As I am on the other side of a curtain nearby doing a quick EKG on a patient that had seemed to have
vagaled but just wasn't coming around in a timely enough fashion for my liking, I had to listen to pyelo ranting at a just-below-yelling-decibel-level:
...yeah they have me in a hucking chair in the middle of the hucking department...no I am NOT in a hucking bed I am sitting here in a chair! Yeah I told her to take it out and she wouldn't...because it is so hard to start a hucking IV on me!! Yeah, they are so hucking brutal down here...they are waaay hucking better in ADC...I just cannot believe the hucking treatment I am getting....I don't even hucking know what the huck I am waiting for...this stupid hucking antibiotic isn't hucking working anyway!....
And on and on and on she went in a similar fashion. I could feel the anger rising in me. I felt my face beginning to flush and my heart rate starting to rise.
Why was she allowed to pollute our emergency department with her sense of entitlement, her anger and her foul language? Why was I feeling so incredibly offended by her mouth? I used to be a basketball referee for crying out loud!

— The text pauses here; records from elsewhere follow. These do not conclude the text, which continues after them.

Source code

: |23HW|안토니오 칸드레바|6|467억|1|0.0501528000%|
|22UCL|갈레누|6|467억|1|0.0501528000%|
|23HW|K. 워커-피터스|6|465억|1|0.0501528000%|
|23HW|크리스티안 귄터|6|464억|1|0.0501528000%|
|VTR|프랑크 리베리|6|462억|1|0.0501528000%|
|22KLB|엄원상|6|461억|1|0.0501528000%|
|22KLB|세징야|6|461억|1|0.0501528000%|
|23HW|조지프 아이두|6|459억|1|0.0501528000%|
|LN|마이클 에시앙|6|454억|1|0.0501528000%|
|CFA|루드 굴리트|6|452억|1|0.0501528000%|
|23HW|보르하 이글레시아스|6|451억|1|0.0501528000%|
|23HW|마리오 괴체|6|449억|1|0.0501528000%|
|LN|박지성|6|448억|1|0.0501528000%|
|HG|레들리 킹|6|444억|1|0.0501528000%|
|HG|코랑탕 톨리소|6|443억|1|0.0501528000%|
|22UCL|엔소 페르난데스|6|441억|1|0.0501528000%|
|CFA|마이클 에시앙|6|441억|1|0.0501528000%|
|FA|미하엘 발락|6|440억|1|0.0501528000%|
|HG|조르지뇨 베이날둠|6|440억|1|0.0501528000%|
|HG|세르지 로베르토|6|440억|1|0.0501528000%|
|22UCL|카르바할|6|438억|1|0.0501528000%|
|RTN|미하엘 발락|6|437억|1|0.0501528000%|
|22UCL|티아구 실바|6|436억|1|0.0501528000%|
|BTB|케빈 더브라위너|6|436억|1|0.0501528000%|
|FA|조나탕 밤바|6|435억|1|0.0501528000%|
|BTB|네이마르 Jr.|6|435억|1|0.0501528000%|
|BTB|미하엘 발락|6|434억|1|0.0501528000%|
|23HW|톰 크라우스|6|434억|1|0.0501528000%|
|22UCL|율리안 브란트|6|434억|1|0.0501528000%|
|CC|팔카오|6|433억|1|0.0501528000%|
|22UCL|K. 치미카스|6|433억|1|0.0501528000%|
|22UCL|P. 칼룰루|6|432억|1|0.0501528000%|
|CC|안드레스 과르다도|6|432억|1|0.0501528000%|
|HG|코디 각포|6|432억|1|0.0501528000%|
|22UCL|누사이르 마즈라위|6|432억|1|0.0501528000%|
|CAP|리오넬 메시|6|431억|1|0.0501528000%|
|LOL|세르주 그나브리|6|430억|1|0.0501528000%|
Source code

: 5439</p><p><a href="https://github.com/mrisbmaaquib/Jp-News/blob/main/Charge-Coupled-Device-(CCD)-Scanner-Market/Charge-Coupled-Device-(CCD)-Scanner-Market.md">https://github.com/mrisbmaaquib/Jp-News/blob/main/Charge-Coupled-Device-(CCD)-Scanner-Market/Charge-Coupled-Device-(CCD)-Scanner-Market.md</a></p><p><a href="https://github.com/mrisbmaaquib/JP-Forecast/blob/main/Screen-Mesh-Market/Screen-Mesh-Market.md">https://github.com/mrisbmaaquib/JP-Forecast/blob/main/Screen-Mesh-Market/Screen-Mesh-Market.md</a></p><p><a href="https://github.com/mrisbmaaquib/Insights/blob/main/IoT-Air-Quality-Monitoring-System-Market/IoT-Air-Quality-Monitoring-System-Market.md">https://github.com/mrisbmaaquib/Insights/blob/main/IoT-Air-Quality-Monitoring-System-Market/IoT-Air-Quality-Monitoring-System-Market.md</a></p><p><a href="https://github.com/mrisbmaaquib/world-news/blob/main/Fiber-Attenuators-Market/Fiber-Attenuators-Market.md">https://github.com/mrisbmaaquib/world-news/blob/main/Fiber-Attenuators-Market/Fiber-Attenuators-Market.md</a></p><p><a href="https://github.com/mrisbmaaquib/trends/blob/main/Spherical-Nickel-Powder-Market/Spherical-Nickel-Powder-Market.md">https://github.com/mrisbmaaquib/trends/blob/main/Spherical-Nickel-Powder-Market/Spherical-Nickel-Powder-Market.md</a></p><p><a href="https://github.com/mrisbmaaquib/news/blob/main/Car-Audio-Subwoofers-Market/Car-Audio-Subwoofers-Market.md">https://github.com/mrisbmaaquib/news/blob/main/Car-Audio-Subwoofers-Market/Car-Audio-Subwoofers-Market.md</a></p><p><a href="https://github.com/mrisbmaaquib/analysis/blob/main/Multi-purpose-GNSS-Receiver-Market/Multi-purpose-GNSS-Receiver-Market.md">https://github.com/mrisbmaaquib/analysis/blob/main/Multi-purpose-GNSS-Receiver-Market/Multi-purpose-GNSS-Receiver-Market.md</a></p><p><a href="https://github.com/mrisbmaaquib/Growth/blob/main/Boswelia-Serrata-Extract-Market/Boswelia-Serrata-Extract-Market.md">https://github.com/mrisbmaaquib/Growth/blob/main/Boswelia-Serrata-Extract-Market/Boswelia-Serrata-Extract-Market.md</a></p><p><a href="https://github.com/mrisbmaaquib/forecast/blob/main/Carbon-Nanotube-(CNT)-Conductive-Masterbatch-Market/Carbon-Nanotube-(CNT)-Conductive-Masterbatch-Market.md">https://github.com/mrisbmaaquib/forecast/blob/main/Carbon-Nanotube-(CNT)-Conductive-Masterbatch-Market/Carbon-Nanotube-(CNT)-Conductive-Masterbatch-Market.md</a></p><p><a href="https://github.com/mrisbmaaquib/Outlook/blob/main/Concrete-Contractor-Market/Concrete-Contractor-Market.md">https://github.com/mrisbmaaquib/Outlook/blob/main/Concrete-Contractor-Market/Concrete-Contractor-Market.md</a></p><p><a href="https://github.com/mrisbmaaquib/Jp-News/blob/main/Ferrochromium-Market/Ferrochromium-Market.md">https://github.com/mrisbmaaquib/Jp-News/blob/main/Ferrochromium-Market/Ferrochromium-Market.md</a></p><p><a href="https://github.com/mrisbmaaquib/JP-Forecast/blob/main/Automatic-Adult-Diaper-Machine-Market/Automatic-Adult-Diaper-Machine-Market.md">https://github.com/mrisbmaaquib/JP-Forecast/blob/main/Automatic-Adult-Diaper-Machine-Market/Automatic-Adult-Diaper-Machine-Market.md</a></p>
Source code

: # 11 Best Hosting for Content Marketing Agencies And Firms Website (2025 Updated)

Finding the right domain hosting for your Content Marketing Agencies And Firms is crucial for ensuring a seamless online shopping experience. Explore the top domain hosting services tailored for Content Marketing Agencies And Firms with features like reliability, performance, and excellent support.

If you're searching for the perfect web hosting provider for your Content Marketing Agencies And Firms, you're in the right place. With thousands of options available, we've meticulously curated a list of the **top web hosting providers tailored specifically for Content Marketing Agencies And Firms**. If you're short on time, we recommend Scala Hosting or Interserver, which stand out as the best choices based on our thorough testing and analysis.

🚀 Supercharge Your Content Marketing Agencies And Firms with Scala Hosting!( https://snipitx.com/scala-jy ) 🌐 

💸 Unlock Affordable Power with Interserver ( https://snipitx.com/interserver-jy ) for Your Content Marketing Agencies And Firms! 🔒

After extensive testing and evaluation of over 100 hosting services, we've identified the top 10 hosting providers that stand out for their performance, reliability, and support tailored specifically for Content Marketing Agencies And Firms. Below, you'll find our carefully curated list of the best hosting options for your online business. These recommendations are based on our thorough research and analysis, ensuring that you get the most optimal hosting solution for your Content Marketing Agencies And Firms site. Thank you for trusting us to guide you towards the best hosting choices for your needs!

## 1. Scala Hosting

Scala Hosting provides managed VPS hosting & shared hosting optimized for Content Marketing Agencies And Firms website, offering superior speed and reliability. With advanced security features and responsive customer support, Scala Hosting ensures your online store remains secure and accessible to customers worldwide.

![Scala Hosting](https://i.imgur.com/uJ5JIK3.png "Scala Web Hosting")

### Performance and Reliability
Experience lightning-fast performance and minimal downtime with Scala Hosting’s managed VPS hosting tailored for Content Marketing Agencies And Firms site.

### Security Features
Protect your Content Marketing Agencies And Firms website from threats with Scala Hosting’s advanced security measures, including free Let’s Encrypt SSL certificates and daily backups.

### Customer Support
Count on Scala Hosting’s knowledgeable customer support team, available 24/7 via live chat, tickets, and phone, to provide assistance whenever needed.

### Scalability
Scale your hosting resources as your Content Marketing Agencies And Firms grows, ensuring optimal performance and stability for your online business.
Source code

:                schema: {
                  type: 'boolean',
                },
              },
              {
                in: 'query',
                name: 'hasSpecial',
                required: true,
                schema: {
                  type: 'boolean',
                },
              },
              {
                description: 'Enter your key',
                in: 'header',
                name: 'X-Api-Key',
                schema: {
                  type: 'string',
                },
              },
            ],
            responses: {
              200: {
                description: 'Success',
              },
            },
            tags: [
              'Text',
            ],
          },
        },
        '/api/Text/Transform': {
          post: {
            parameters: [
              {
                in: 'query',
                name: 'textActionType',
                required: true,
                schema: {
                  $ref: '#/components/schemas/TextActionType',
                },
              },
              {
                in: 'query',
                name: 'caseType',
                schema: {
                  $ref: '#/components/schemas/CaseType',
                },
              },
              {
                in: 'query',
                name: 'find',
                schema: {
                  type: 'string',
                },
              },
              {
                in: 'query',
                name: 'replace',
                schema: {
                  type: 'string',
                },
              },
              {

I've been called every name in the book in front of hundreds of people and I had never taken it this personally.
Why was the person who was the
least in need of emergency care in the entire department allowed to rudely and inappropriately disturb patients and family members with dissatisfaction over her care?
Because I didn't do a
thing about it.
Ugh. It makes my stomach turn a flip every time I think back to it.
Why didn't I walk over to her and say, "please turn off your cell phone, as you can see there are signs everywhere restricting their use. Also, please refrain from using such offensive language. If you are not happy with your care here please feel free to be seen at XYZ emergency which is about a 10 minute drive away. Thank you and good night".
I am so angry with myself for cowering away from the confrontation that would have spared my other patients, family members, and colleagues from her ridiculous (and totally unreasonable) ranting.
And I am also unhappy with myself for
hating this woman who
was sick and clearly has other issues than her pyelo or she wouldn't be acting out in the way that she did.
I have been thinking of ways I will deal with these things in the future, how I will handle them more pro-actively. How I will learn to "hate the bad man's actions but not hate the bad man". How I can try to see those poor qualities in myself and change them; the sense of entitlement, the impatience, the desire for attention.
And how I will let go of this, move on , regrow that thick skin I once had, and keep smiling.